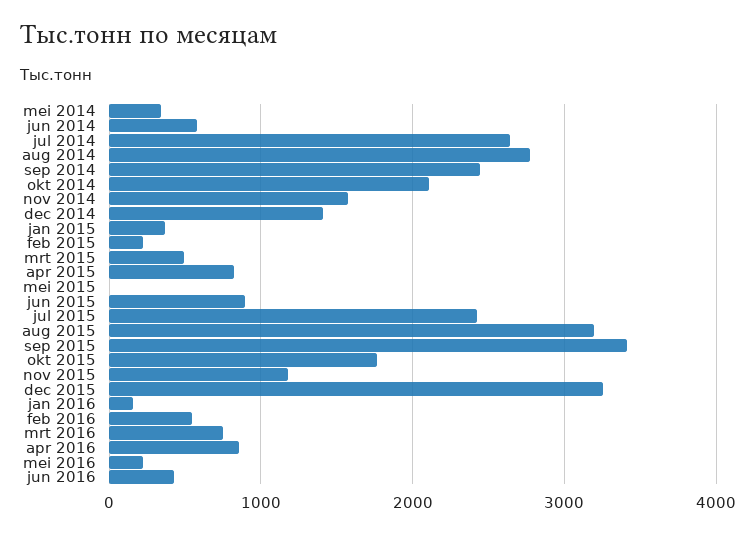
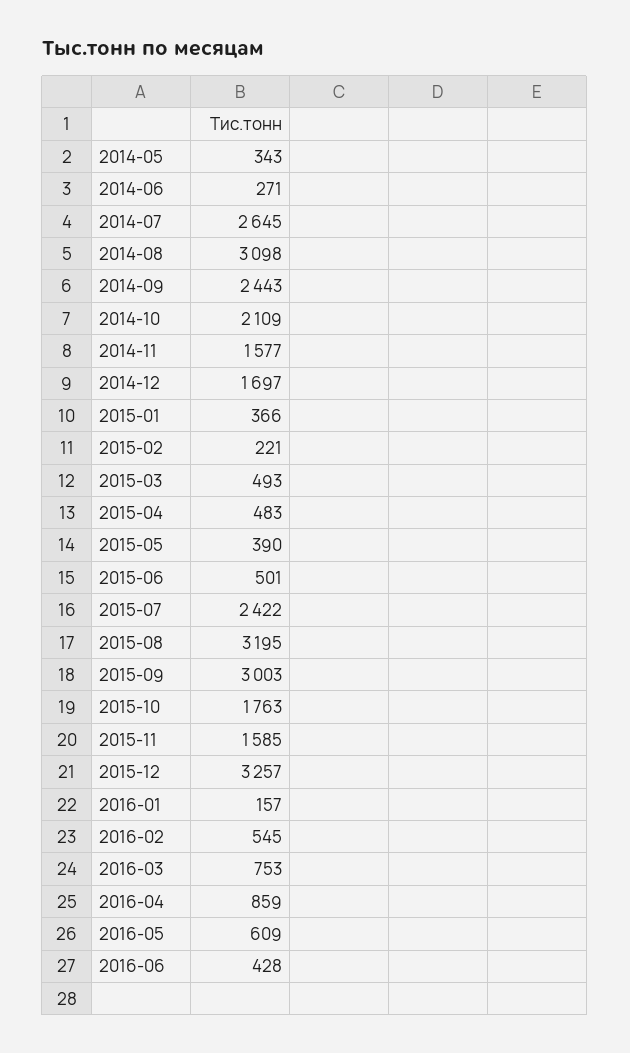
jun 2014: 600 -> 271
aug 2014: 2800 -> 3098
dec 2014: 1400 -> 1697
apr 2015: 800 -> 483
mei 2015: 0 -> 390
jun 2015: 900 -> 501
sep 2015: 3400 -> 3003
nov 2015: 1200 -> 1585
mei 2016: 200 -> 609

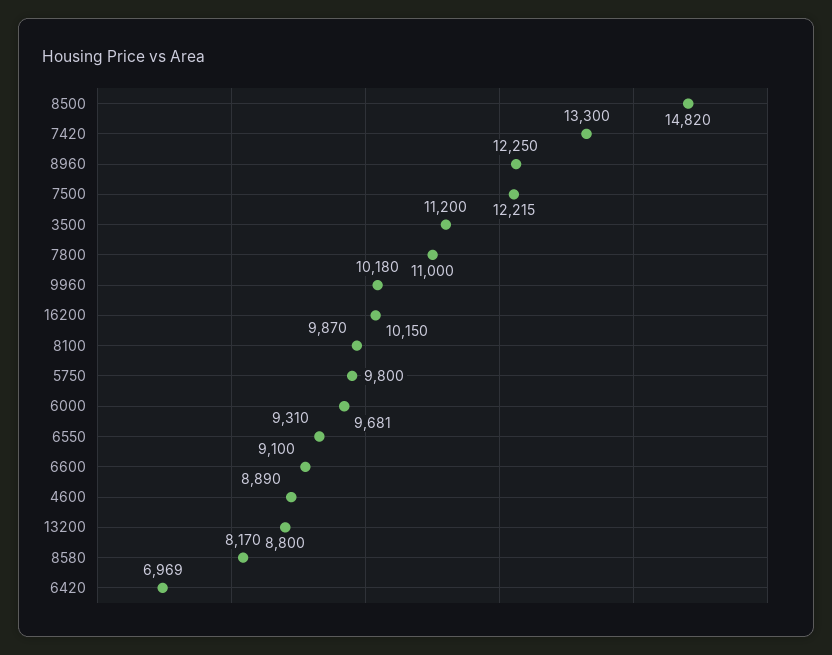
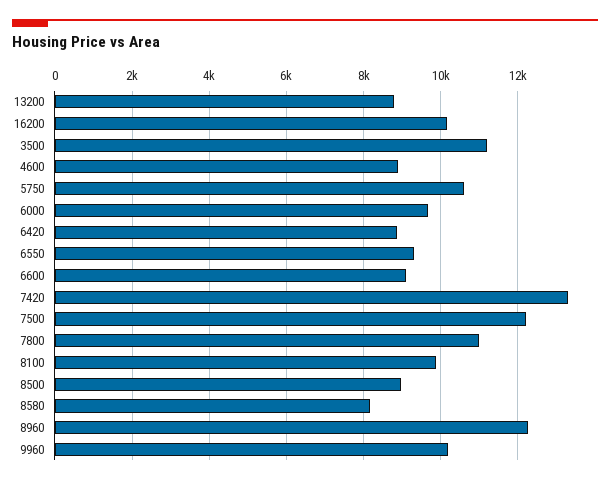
8500: 14820 -> 9000
5750: 9800 -> 10600
6420: 6969 -> 8800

### EXERCISE BRIEF
Print exactly the lines between the line containing "mei 2016: 200 -> 609" and the last line of the entries above, including both, and nothing besides; skip the pictures.

### RESPONSE TO THE TASK
mei 2016: 200 -> 609

8500: 14820 -> 9000
5750: 9800 -> 10600
6420: 6969 -> 8800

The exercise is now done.